I'm not sure how to manipulate ln.

• Doesn't seem possible. At least Maple cannot solve it and gives the solution in terms of the "RootOf" function, which means that it is probably not possible in closed form.
– user127032
Commented Sep 19, 2020 at 0:58
• Alright, so basically I muffed the integral. Commented Sep 19, 2020 at 1:06
• Hiding the full context makes users (willing to help you) wasting thei time. Commented Sep 19, 2020 at 2:55

From $$\frac{1-c}{b}\ln\left(\frac{\frac{V}{V_0}}{\frac{b+cV}{b+cV_0}}\right)=\frac{1-c}{b}\ln\left(\frac{V(b+cV_0)}{V_0(b+cV)}\right)=-\frac{t}{m}$$, it follows that $$\ln\left(\frac{V(b+cV_0)}{V_0(b+cV)}\right)=-\frac{bt}{(1-c)m}=\frac{bt}{(c-1)m}$$. Since we know that $$e^{\ln(x)}=x$$, we obtain $$\frac{V(b+cV_0)}{V_0(b+cV)} = e^{\frac{bt}{(c-1)m}}$$ from which you should be able to solve it for $$V$$.

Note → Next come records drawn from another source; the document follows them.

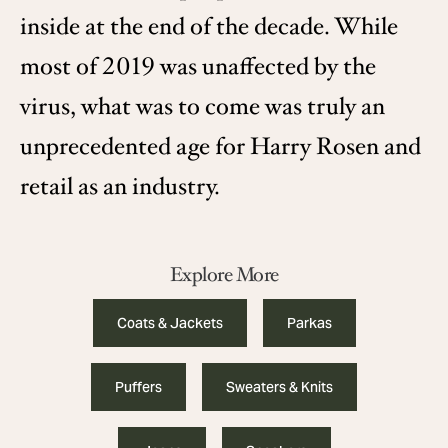
inside at the end of the decade. While
most of 2019 was unaffected by the
virus, what was to come was truly an
unprecedented age for Harry Rosen and
retail as an industry.
Explore More
Coats & Jackets
Parkas
Puffers
Sweaters & Knits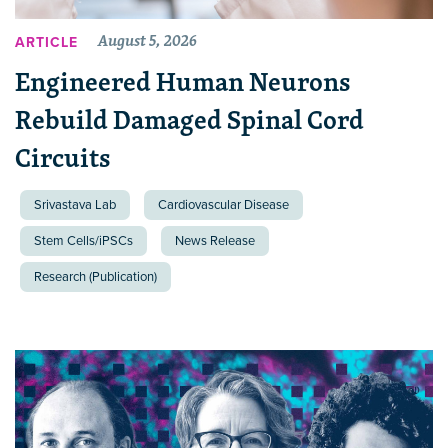
August 5, 2026
ARTICLE
Engineered Human Neurons
Rebuild Damaged Spinal Cord
Circuits
Srivastava Lab
Cardiovascular Disease
Stem Cells/iPSCs
News Release
Research (Publication)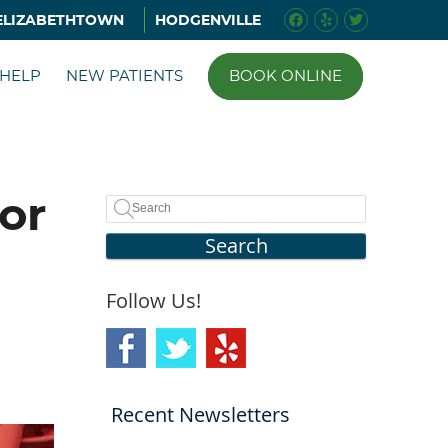
Facebook Soci
Yelp Social 
Twitter S
ELIZABETHTOWN
HODGENVILLE
 HELP
NEW PATIENTS
BOOK ONLINE
or
Search
Follow Us!
Recent Newsletters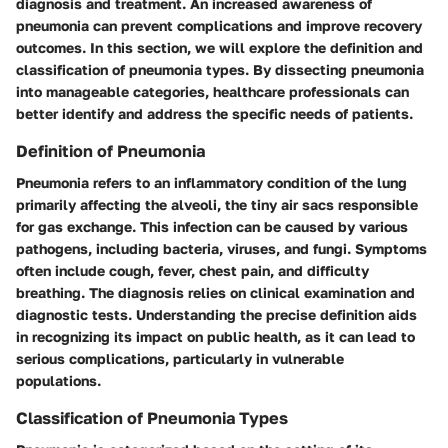
diagnosis and treatment. An increased awareness of
pneumonia can prevent complications and improve recovery
outcomes. In this section, we will explore the definition and
classification of pneumonia types. By dissecting pneumonia
into manageable categories, healthcare professionals can
better identify and address the specific needs of patients.
Definition of Pneumonia
Pneumonia refers to an inflammatory condition of the lung
primarily affecting the alveoli, the tiny air sacs responsible
for gas exchange. This infection can be caused by various
pathogens, including bacteria, viruses, and fungi. Symptoms
often include cough, fever, chest pain, and difficulty
breathing. The diagnosis relies on clinical examination and
diagnostic tests. Understanding the precise definition aids
in recognizing its impact on public health, as it can lead to
serious complications, particularly in vulnerable
populations.
Classification of Pneumonia Types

• That's what I had found, but I can't isole V. That's why I thought I did something wrong. Commented Sep 19, 2020 at 1:00
• No worries. Denote $x=e^{stuff}$. Then we have $\frac{V(b+cV_0)}{V_0(b+cV)} = x \Leftrightarrow V(b+cV_0) = xV_0(b+cV) = bxV_0 + cxV_0V \Leftrightarrow V(b+cV_0-cxV_0) = V(b+c(1-x)V_0) = bxV_0 \Leftrightarrow V = \frac{bxV_0}{b+c(1-x)V_0}$. Assuming no miscalculations.
– user826493
Commented Sep 19, 2020 at 1:10
• Alright thanks. However, I muffed the integral. $\int_{0}^{t} dt = -m \int_{V0}^{v} \frac {dv}{bv+cv^2}$ Commented Sep 19, 2020 at 1:50

$$\int_0^t dt = -\frac m{-1} \int_{V0}^v \frac {dv}{bv+cv^2}$$

My final answer is $$v = \frac{e^{\frac{-bt}{cm}} VoB}{b +cVo- e^{\frac{-bt}{cm}}VoC}$$

The right answer is $$v = \frac{b +cVo}{b +cVo- e^{\frac{-bt}{m}}VoC} -1$$

$$\frac1b\ln\frac V{V_0} - \frac cb \ln \frac{b+cV}{b+cV_0} = -\frac tm$$

These two terms have the factor $$1/b$$ in common, so you get $$\frac1b \left( \ln\frac V{V_0} - c \ln \frac{b+cV}{b+cV_0}\right) = -\frac tm$$ But you cannot pull $$1-c$$ out of that because the things by which the $$1$$ is multiplied is not the same as the thing by which the $$c$$ is multiplied.

But you can write $$\ln\left(\left( \frac V{V_0} \right)^{1/b} \right) - \ln\left( \left( \frac{b+cV}{b+cV_0} \right)^{c/b} \right) = -\frac t m$$ and then $$\ln \left( \frac{(V/V_0)^{1/b}}{\left( \frac{b+cV}{b+cV_0} \right)^{c/b}} \right) = -\frac t m$$ $$\frac{(V/V_0)^{1/b}}{\left( \frac{b+cV}{b+cV_0} \right)^{c/b}} = e^{-t/m}$$ $$\frac{(V/V_0)}{\left( \frac{b+cV}{b+cV_0} \right)^c} = e^{-bt/m}$$ $$\frac{V}{V_0}\cdot \left( \frac{b+cV}{b+cV_0} \right)^c = e^{-bt/m}$$ $$V(b+cV)^c = e^{-bt/m} \cdot V_0(b+cV_0)^c$$ $$V^{1/c} (b+cV) = e^{-bt/(cm)} \cdot V_0^{1/c} (b+cV_0)$$

To solve this for $$V,$$ you probably need numerical methods.